А в половине третьего ночи с субботы на воскресенье он умер. Сердце остановилось и на этот раз уже не ответило попыткам вернуть себя к жизни. Оно было истрепанное, это сердце, – три инфаркта, кардиолог давно сказал его жене, что каждый день, который он живет, - это чудо. А ведь у него был еще тяжелейший диабет, почечная недостаточность и опухоль гипофиза – к счастью, доброкачественная. Человек с таким списком недугов обычно выглядит, как полутруп, во всяком случае двигается едва-едва, от постели к креслу и обратно в постель, бережно лелея себя, болезного, тяжелого, противного самому себе. Анатолий Кардаш работал за компьютером до третьего часа утра, вставал в девять и, позавтракав, мчался по очередным делам. Раз в неделю у него была лекция по истории антисемитизма для молодых еврейских учителей из России и Украины, в кибуце под Ашкелоном, почти три часа езды автобусом из Иерусалима, три часа туда, три часа обратно, три на лекцию и возбужденные вопросы слушателей, домой возвращался в темноте. Почти каждую неделю у него была какая-нибудь еще лекция в каком-нибудь городе страны или экскурсия с кем-нибудь заинтересованным по музею Яд-Вашем. И почти каждый день у него висели на телефоне люди из России, Белоруссии, Украины, с которыми он организовывал ежегодные две-три поездки - от Музея Катастрофы в Вашингтоне – по сбору показаний очевидцев Катастрофы. Организовать такую поездку значит – продумать маршрут, связаться с людьми во всех точках по этому маршруту и подготовить очевидцев к встрече, говорить с ними самими или с их родственниками, утрясать сроки и условия, заказать гостиницы по всем этапам маршрута и продумывать еще десятки других мелочей – полномасштабная работа для нескольких человек, но он делал ее один, несмотря на все свои болезни. И не только готовил – сам каждый год два, а то и три раза ездил во все эти Украины-Белоруссии, в самые глухие углы, где, случись еще один инфаркт, и скорой помощи-то не дождешься – раньше околеешь.

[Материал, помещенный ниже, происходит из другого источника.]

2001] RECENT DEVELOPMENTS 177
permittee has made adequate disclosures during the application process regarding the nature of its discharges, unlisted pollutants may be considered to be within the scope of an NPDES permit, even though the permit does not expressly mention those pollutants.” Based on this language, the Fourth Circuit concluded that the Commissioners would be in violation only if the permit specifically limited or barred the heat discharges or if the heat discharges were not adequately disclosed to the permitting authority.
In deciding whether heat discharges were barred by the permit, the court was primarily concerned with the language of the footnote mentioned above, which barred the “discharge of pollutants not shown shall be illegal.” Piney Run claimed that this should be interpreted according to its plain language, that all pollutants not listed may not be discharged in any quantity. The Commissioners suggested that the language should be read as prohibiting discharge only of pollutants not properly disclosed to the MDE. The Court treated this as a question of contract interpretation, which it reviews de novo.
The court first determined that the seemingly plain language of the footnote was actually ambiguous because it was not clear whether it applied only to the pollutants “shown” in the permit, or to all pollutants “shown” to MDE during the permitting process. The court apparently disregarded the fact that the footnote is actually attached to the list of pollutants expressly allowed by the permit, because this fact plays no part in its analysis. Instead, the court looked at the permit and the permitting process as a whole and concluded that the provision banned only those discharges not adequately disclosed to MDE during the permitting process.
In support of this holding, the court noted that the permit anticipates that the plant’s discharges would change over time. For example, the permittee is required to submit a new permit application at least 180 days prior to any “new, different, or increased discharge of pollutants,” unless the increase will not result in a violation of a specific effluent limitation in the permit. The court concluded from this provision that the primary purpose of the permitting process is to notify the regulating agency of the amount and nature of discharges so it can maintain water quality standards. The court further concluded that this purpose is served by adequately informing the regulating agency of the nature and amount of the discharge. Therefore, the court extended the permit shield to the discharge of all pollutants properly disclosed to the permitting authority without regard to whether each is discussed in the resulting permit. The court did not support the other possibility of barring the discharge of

А ведь были еще презентации новых его книг, и участие в разных семинарах, и вечера в «Иерусалимском журнале», и просто концерты, потому что с музыкой, как и с книгами, он не расставался (даже ночью, кода работал, в наушниках звучал какой-нибудь Моцарт). Многовато для одного, не правда ль? А ведь всегда оставался улыбчив, доброжелателен, щедр на помощь, отзывчив на просьбы, заинтересован в ближнем, пылок в спорах, жаден на узнавание … Что сказать – жил так полно и так бесстрашно, как не живут многие вполне здоровые люди.

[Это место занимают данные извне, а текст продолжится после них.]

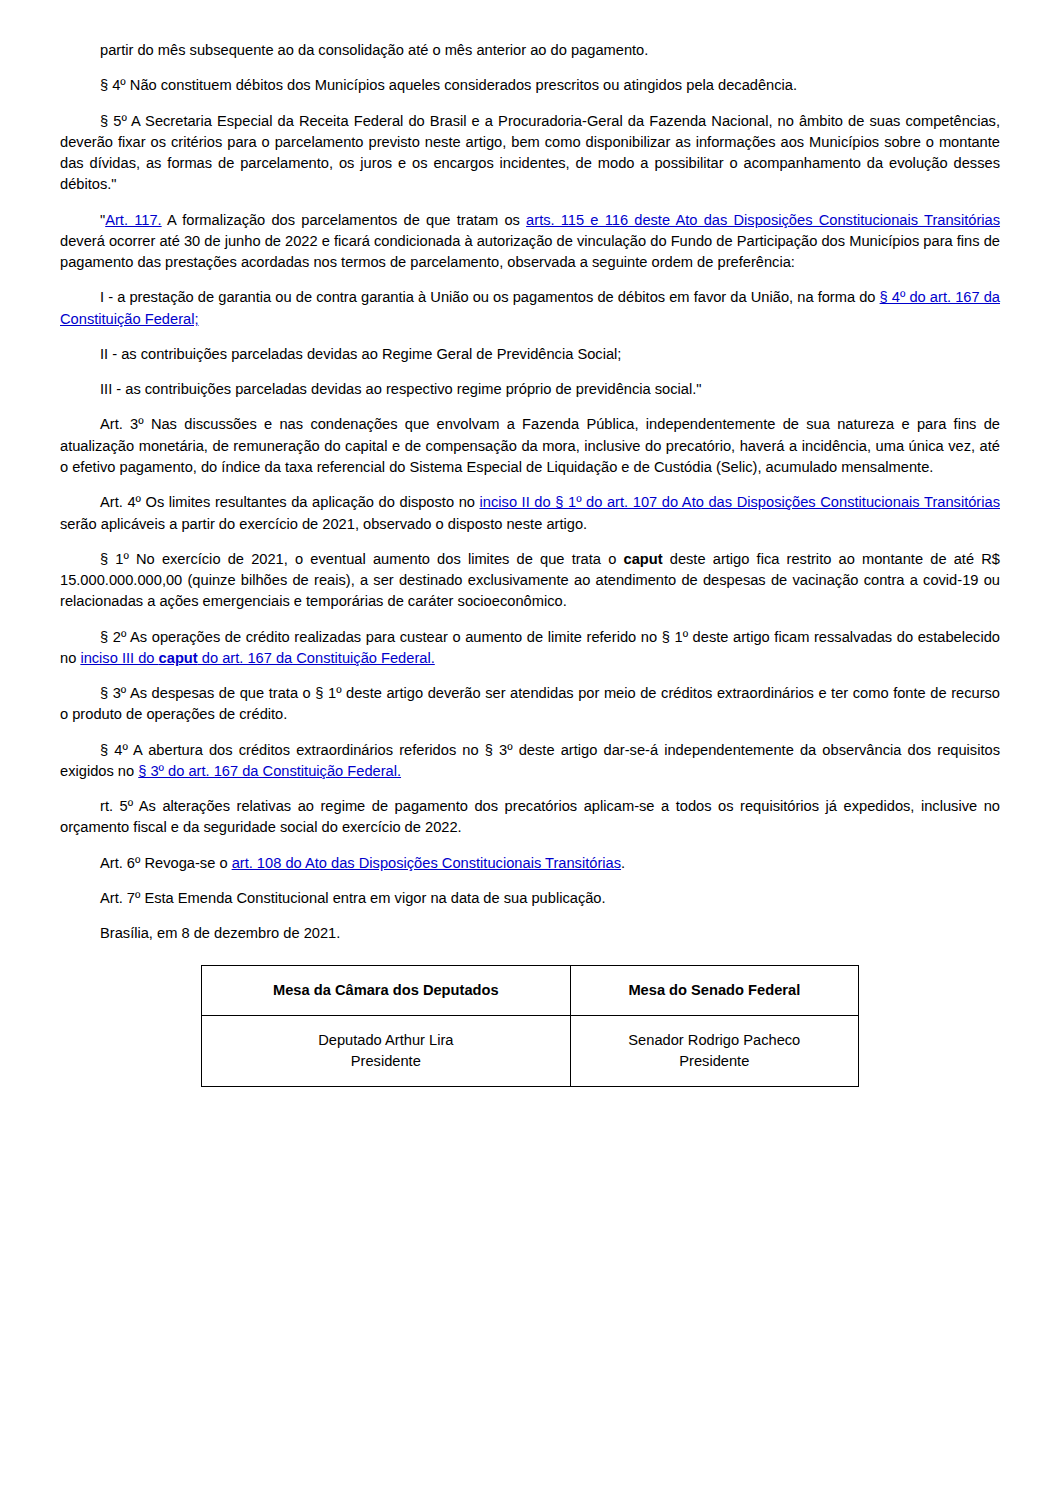partir do mês subsequente ao da consolidação até o mês anterior ao do pagamento.
§ 4º Não constituem débitos dos Municípios aqueles considerados prescritos ou atingidos pela decadência.
§ 5º A Secretaria Especial da Receita Federal do Brasil e a Procuradoria-Geral da Fazenda Nacional, no âmbito de suas competências, deverão fixar os critérios para o parcelamento previsto neste artigo, bem como disponibilizar as informações aos Municípios sobre o montante das dívidas, as formas de parcelamento, os juros e os encargos incidentes, de modo a possibilitar o acompanhamento da evolução desses débitos."
"Art. 117. A formalização dos parcelamentos de que tratam os arts. 115 e 116 deste Ato das Disposições Constitucionais Transitórias deverá ocorrer até 30 de junho de 2022 e ficará condicionada à autorização de vinculação do Fundo de Participação dos Municípios para fins de pagamento das prestações acordadas nos termos de parcelamento, observada a seguinte ordem de preferência:
I - a prestação de garantia ou de contra garantia à União ou os pagamentos de débitos em favor da União, na forma do § 4º do art. 167 da Constituição Federal;
II - as contribuições parceladas devidas ao Regime Geral de Previdência Social;
III - as contribuições parceladas devidas ao respectivo regime próprio de previdência social."
Art. 3º Nas discussões e nas condenações que envolvam a Fazenda Pública, independentemente de sua natureza e para fins de atualização monetária, de remuneração do capital e de compensação da mora, inclusive do precatório, haverá a incidência, uma única vez, até o efetivo pagamento, do índice da taxa referencial do Sistema Especial de Liquidação e de Custódia (Selic), acumulado mensalmente.
Art. 4º Os limites resultantes da aplicação do disposto no inciso II do § 1º do art. 107 do Ato das Disposições Constitucionais Transitórias serão aplicáveis a partir do exercício de 2021, observado o disposto neste artigo.
§ 1º No exercício de 2021, o eventual aumento dos limites de que trata o caput deste artigo fica restrito ao montante de até R$ 15.000.000.000,00 (quinze bilhões de reais), a ser destinado exclusivamente ao atendimento de despesas de vacinação contra a covid-19 ou relacionadas a ações emergenciais e temporárias de caráter socioeconômico.
§ 2º As operações de crédito realizadas para custear o aumento de limite referido no § 1º deste artigo ficam ressalvadas do estabelecido no inciso III do caput do art. 167 da Constituição Federal.
§ 3º As despesas de que trata o § 1º deste artigo deverão ser atendidas por meio de créditos extraordinários e ter como fonte de recurso o produto de operações de crédito.
§ 4º A abertura dos créditos extraordinários referidos no § 3º deste artigo dar-se-á independentemente da observância dos requisitos exigidos no § 3º do art. 167 da Constituição Federal.
rt. 5º As alterações relativas ao regime de pagamento dos precatórios aplicam-se a todos os requisitórios já expedidos, inclusive no orçamento fiscal e da seguridade social do exercício de 2022.
Art. 6º Revoga-se o art. 108 do Ato das Disposições Constitucionais Transitórias.
Art. 7º Esta Emenda Constitucional entra em vigor na data de sua publicação.
Brasília, em 8 de dezembro de 2021.
| Mesa da Câmara dos Deputados | Mesa do Senado Federal |
| --- | --- |
| Deputado Arthur Lira Presidente | Senador Rodrigo Pacheco Presidente |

Я впервые встретил его в далеком Владимире, куда он приезжал навестить свою сестру. Это был веселый и необыкновенно интересный рассказчик – слушать его байки о харьковском заводе, где он тогда работал инженером, было чистое наслажденье и сплошной хохот. Потом у нас сложилась группа друзей, и как-то летом мы отправились в пеший поход по просторам страны чудесной, и тогда впервые выяснилось, что он замечательный организатор, за что ему единодушно было присвоено звание «Командор». Под таким именем он и прошагал с нами следующие полжизни, до самой своей недавней смерти: «Командор сказал...», «Командор звонил…», «У Командора опять сердце…» И только потом я узнал, что этот веселый, легкий человек уже однажды ушел от верной смерти – у него была меланома, но он – редчайший случай – выжил и встал на ноги. И как встал! Мы с ним прошли потом еще два больших долгих похода, всё по храмам и городам древней Руси, от Суздаля через Псков до Бесова мыса, что на затерянном, почти безлюдном восточном берегу Онежского озера. Мы все тогда немного бредили русской стариной.
А потом перестали. У меня это случилось, когда однажды, ведя экскурсию, я произнес: «Наш царь Петр…» - и вдруг понял: не «наш», не мой это царь – чужой. У Командора это случилось позже – когда он, уже из Москвы, поехал в Польшу и побывал на месте бывшего Варшавского гетто. Та поездка его буквально перевернула и перевернула всю его жизнь. Отныне и до конца эта его жизнь была посвящена памяти Катастрофы. Отныне и навсегда, что бы он ни делал: читал ли лекции, писал ли книги, работал ли в Яд-Вашем, ездил ли по бывшему Союзу, изучал ли историю антисемитизма – все это пестрое разнообразие дел вращалось вокруг одной мертвой, неподвижной точки, которую невозможно охватить разумом, потому что в эту точку вместились жизни шести миллионов замученных и сожженных людей. Видит Бог – он все-таки старался охватить ее разумом, эту точку, эту, как сказали бы физики, сингулярность в черной дыре нашей истории, и, как мог, пытался передать, объяснить, описать другим весь этот ужас и его идущую из седой древности предуготованность. Но каждый раз словно чувствовал, что сказал мало и что сказал не все, - и садился за новую книгу.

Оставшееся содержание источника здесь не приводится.